La Caf lui verse 54 000 euros alors qu'elle vit sur la Costa Brava en Espagne, elle dit "ne pas connaître les règles"
Une Française va devoir restituer plus de 54 000 euros d'aides sociales perçues à tort pendant plusieurs années. Originaire de Narbonne, dans le sud de la France, cette femme de 39 ans a été reconnue coupable de fraude aux prestations sociales. Entre fin 2019 et fin septembre 2023, cette mère de deux enfants a touché indûment 54 227 euros d'allocations, selon les informations de L'indépendant. Cette somme globale regroupe plusieurs dispositifs, notamment le Revenu de solidarité active (RSA) et diverses prestations de la Caisse d'allocations familiales (CAF).
C'est un banal contrôle routier effectué dans le Doubs qui a scellé le sort de la fraudeuse. Suite à ce contrôle, la CAF a mené des investigations approfondies auprès des organismes bancaires et sociaux, révèle Ouest-France. Les enquêteurs ont alors découvert une situation suspecte. D'un côté, la mère de famille affichait des domiciliations jugées incohérentes, disant habiter dans le Vaucluse ou l'Ain. De l'autre, l'analyse de ses relevés bancaires montrait que l'essentiel de ses dépenses était réalisé à l'étranger. En réalité, elle vivait de manière assez régulière en Espagne, à Empuriabrava, sur la Costa Brava, où résidait son mari et où ses enfants étaient scolarisés.
Pour sa défense, la prévenue a assuré qu'elle partageait son temps entre la France et l'Espagne, affirmant être hébergée par des proches lors de ses passages dans l'Hexagone.

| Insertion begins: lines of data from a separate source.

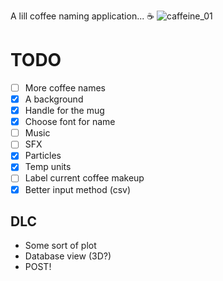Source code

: A lill coffee naming application... ☕
![caffeine_01](https://github.com/MichJadams/caffeine/assets/30957743/1cccca70-b113-4047-b343-4e63e381f989)

# TODO

- [ ] More coffee names
- [x] A background
- [x] Handle for the mug
- [x] Choose font for name
- [ ] Music
- [ ] SFX
- [x] Particles
- [x] Temp units
- [ ] Label current coffee makeup
- [x] Better input method (csv)

## DLC

- Some sort of plot
- Database view (3D?)
- POST!
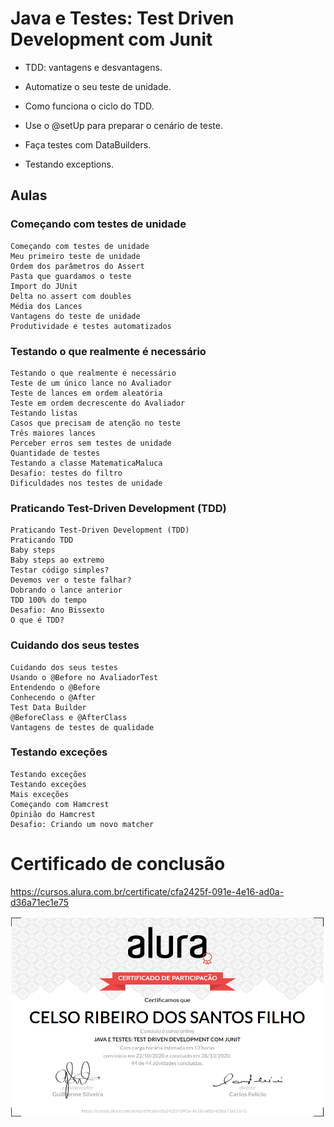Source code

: # Java e Testes: Test Driven Development com Junit

+ TDD: vantagens e desvantagens.

+ Automatize o seu teste de unidade.

+ Como funciona o ciclo do TDD.

+ Use o @setUp para preparar o cenário de teste.

+ Faça testes com DataBuilders.

+ Testando exceptions.

## Aulas

### Começando com testes de unidade 
    
    Começando com testes de unidade
    Meu primeiro teste de unidade
    Ordem dos parâmetros do Assert
    Pasta que guardamos o teste
    Import do JUnit
    Delta no assert com doubles
    Média dos Lances
    Vantagens do teste de unidade
    Produtividade e testes automatizados

### Testando o que realmente é necessário 
    
    Testando o que realmente é necessário
    Teste de um único lance no Avaliador
    Teste de lances em ordem aleatória
    Teste em ordem decrescente do Avaliador
    Testando listas
    Casos que precisam de atenção no teste
    Três maiores lances
    Perceber erros sem testes de unidade
    Quantidade de testes
    Testando a classe MatematicaMaluca
    Desafio: testes do filtro
    Dificuldades nos testes de unidade

### Praticando Test-Driven Development (TDD)

    Praticando Test-Driven Development (TDD)
    Praticando TDD
    Baby steps
    Baby steps ao extremo
    Testar código simples?
    Devemos ver o teste falhar?
    Dobrando o lance anterior
    TDD 100% do tempo
    Desafio: Ano Bissexto
    O que é TDD?

### Cuidando dos seus testes 
    
    Cuidando dos seus testes
    Usando o @Before no AvaliadorTest
    Entendendo o @Before
    Conhecendo o @After
    Test Data Builder
    @BeforeClass e @AfterClass
    Vantagens de testes de qualidade

### Testando exceções
    
    Testando exceções
    Testando exceções
    Mais exceções
    Começando com Hamcrest
    Opinião do Hamcrest
    Desafio: Criando um novo matcher

# Certificado de conclusão

https://cursos.alura.com.br/certificate/cfa2425f-091e-4e16-ad0a-d36a71ec1e75

![certificado](certificate-alura.png)
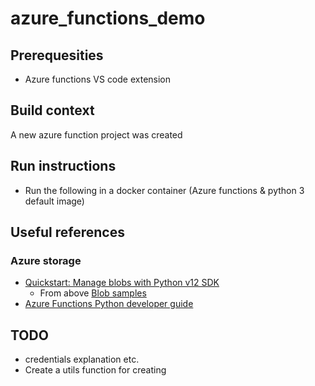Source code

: # azure_functions_demo

## Prerequesities
* Azure functions VS code extension

## Build context
A new azure function project was created

## Run instructions
* Run the following in a docker container (Azure functions & python 3 default image)

## Useful references
### Azure storage
* [Quickstart: Manage blobs with Python v12 SDK](https://docs.microsoft.com/en-us/azure/storage/blobs/storage-quickstart-blobs-python)
    * From above [Blob samples](https://github.com/Azure/azure-sdk-for-python/tree/main/sdk/storage/azure-storage-blob#next-steps)
* [Azure Functions Python developer guide](https://docs.microsoft.com/en-us/azure/azure-functions/functions-reference-python?tabs=azurecli-linux%2Capplication-level)


## TODO
* credentials explanation etc.
* Create a utils function for creating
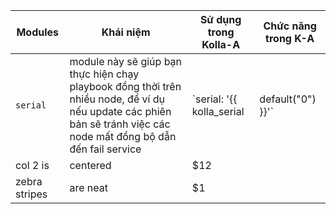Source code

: |Modules  | Khái niệm| Sử dụng trong Kolla-A  |Chức năng trong K-A|
|---------|----------|------------------------|-------------------|
| `serial`| module này sẽ giúp bạn thực hiện chạy playbook đồng thời trên nhiều node, để ví dụ nếu update các phiên bản sẽ tránh việc các node mất đồng bộ dẫn đến fail service | `serial: '{{ kolla_serial|default("0") }}'` |Ở đây Kolla-A tự tạo ra một biến là `kolla_serial` nhằm thực hiện tùy chỉnh thông số của module `serial` nếu không muốn mặc định là `0`. Ví dụ: `kolla-ansible bootstrap-servers -i INVENTORY -e kolla_serial=3` | 
| col 2 is      | centered      |   $12 ||
| zebra stripes | are neat      |    $1 ||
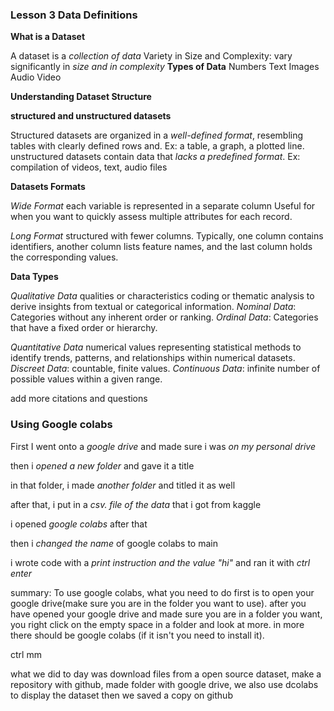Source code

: ### Lesson 3 Data Definitions



**What is a Dataset**

A dataset is a *collection of data*
Variety in Size and Complexity: vary significantly in *size and in complexity*
**Types of Data**
Numbers 
Text 
Images 
Audio 
Video 



**Understanding Dataset Structure**

**structured and unstructured datasets**

Structured datasets are organized in a *well-defined format*, resembling tables with clearly defined rows and.
Ex: a table, a graph, a plotted line.
unstructured datasets contain data that *lacks a predefined format*.
Ex: compilation of videos, text, audio files



**Datasets Formats**

*Wide Format* each variable is represented in a separate column
Useful for when you want to quickly assess multiple attributes for each record.

*Long Format* structured with fewer columns.
Typically, one column contains identifiers, another column lists feature names, and the last column holds the corresponding values.



**Data Types**

*Qualitative Data* qualities or characteristics
coding or thematic analysis to derive insights from textual or categorical information. 
*Nominal Data*: Categories without any inherent order or ranking.
*Ordinal Data*: Categories that have a fixed order or hierarchy.

*Quantitative Data* numerical values representing 
statistical methods to identify trends, patterns, and relationships within numerical datasets. 
*Discreet Data*: countable, finite values. 
*Continuous Data*: infinite number of possible values within a given range.

add more citations and questions


### Using Google colabs


First I went onto a *google drive* and made sure i was *on my personal drive*

then i *opened a new folder* and gave it a title 

in that folder, i made *another folder* and titled it as well 

after that, i put in a *csv. file of the data* that i got from kaggle 

i opened *google colabs* after that 

then i *changed the name* of google colabs to main 

i wrote code with a *print instruction and the value "hi"* and ran it with *ctrl enter*

summary: To use google colabs, what you need to do first is to open your google drive(make sure you are in the folder you want to use). after you have opened your google 
drive and made sure you are in a folder you want, you right click on the empty space in a folder and look at more. in more there should be google colabs (if it isn't you need to install it). 

ctrl mm


what we did to day was download files from a open source dataset, make a repository with github, made folder with google drive, we also use dcolabs to display the dataset then we saved a copy on github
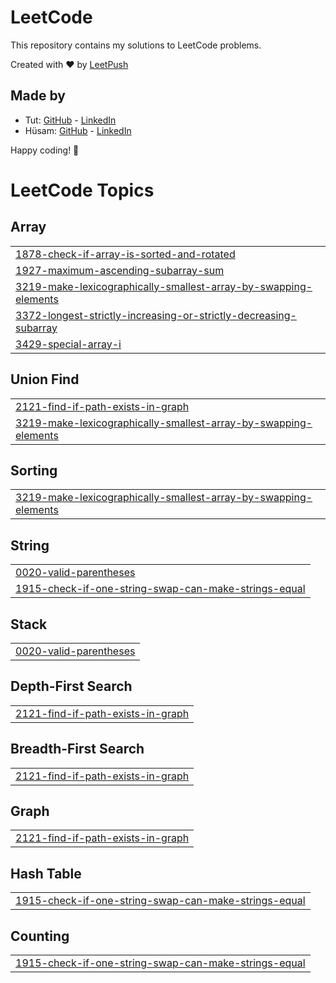 # LeetCode

This repository contains my solutions to LeetCode problems.

Created with :heart: by [LeetPush](https://github.com/husamahmud/LeetPush)

 ## Made by 
 - Tut: [GitHub](https://github.com/TutTrue) - [LinkedIn](https://www.linkedin.com/in/mahmoud-hamdy-8b6825245/)
 - Hüsam: [GitHub](https://github.com/husamahmud) - [LinkedIn](https://www.linkedin.com/in/husamahmud/)

 Happy coding! 🚀
<!---LeetCode Topics Start-->
# LeetCode Topics
## Array
|  |
| ------- |
| [1878-check-if-array-is-sorted-and-rotated](https://github.com/Nishant0073/BrainTunning/tree/master/1878-check-if-array-is-sorted-and-rotated) |
| [1927-maximum-ascending-subarray-sum](https://github.com/Nishant0073/BrainTunning/tree/master/1927-maximum-ascending-subarray-sum) |
| [3219-make-lexicographically-smallest-array-by-swapping-elements](https://github.com/Nishant0073/BrainTunning/tree/master/3219-make-lexicographically-smallest-array-by-swapping-elements) |
| [3372-longest-strictly-increasing-or-strictly-decreasing-subarray](https://github.com/Nishant0073/BrainTunning/tree/master/3372-longest-strictly-increasing-or-strictly-decreasing-subarray) |
| [3429-special-array-i](https://github.com/Nishant0073/BrainTunning/tree/master/3429-special-array-i) |
## Union Find
|  |
| ------- |
| [2121-find-if-path-exists-in-graph](https://github.com/Nishant0073/BrainTunning/tree/master/2121-find-if-path-exists-in-graph) |
| [3219-make-lexicographically-smallest-array-by-swapping-elements](https://github.com/Nishant0073/BrainTunning/tree/master/3219-make-lexicographically-smallest-array-by-swapping-elements) |
## Sorting
|  |
| ------- |
| [3219-make-lexicographically-smallest-array-by-swapping-elements](https://github.com/Nishant0073/BrainTunning/tree/master/3219-make-lexicographically-smallest-array-by-swapping-elements) |
## String
|  |
| ------- |
| [0020-valid-parentheses](https://github.com/Nishant0073/BrainTunning/tree/master/0020-valid-parentheses) |
| [1915-check-if-one-string-swap-can-make-strings-equal](https://github.com/Nishant0073/BrainTunning/tree/master/1915-check-if-one-string-swap-can-make-strings-equal) |
## Stack
|  |
| ------- |
| [0020-valid-parentheses](https://github.com/Nishant0073/BrainTunning/tree/master/0020-valid-parentheses) |
## Depth-First Search
|  |
| ------- |
| [2121-find-if-path-exists-in-graph](https://github.com/Nishant0073/BrainTunning/tree/master/2121-find-if-path-exists-in-graph) |
## Breadth-First Search
|  |
| ------- |
| [2121-find-if-path-exists-in-graph](https://github.com/Nishant0073/BrainTunning/tree/master/2121-find-if-path-exists-in-graph) |
## Graph
|  |
| ------- |
| [2121-find-if-path-exists-in-graph](https://github.com/Nishant0073/BrainTunning/tree/master/2121-find-if-path-exists-in-graph) |
## Hash Table
|  |
| ------- |
| [1915-check-if-one-string-swap-can-make-strings-equal](https://github.com/Nishant0073/BrainTunning/tree/master/1915-check-if-one-string-swap-can-make-strings-equal) |
## Counting
|  |
| ------- |
| [1915-check-if-one-string-swap-can-make-strings-equal](https://github.com/Nishant0073/BrainTunning/tree/master/1915-check-if-one-string-swap-can-make-strings-equal) |
<!---LeetCode Topics End-->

Comme le rapporte L'Indépendant, elle a également soutenu qu'elle ignorait la législation française imposant une résidence stable sur le territoire national (au moins neuf mois par an) pour être éligible à ces aides.
Une ligne de défense qui n'a pas convaincu le procureur de la République. Ce dernier a fustigé une "démarche intentionnelle" plutôt qu'une simple "méconnaissance des règles", dénonçant une atteinte "à la solidarité nationale". Il a d'ailleurs rappelé que la CAF estime le montant des fraudes détectées à plus de 500 millions d'euros pour l'année 2025.
L'avocat de la défense a, de son côté, souligné que sa cliente avait commencé à régulariser sa situation depuis janvier dernier, avec des remboursements mensuels à hauteur de 500 euros. La mère de famille a tout de même été condamnée à 6 mois de prison avec sursis et est tenue de tout rembourser. Aujourd'hui, elle est domiciliée dans le l'Ain. Elle occuperait un poste de responsable des ressources humaines dans "une grosse entreprise en suisse", et percevrait un salaire mensuel de 5500 euros, toujours selon le média local.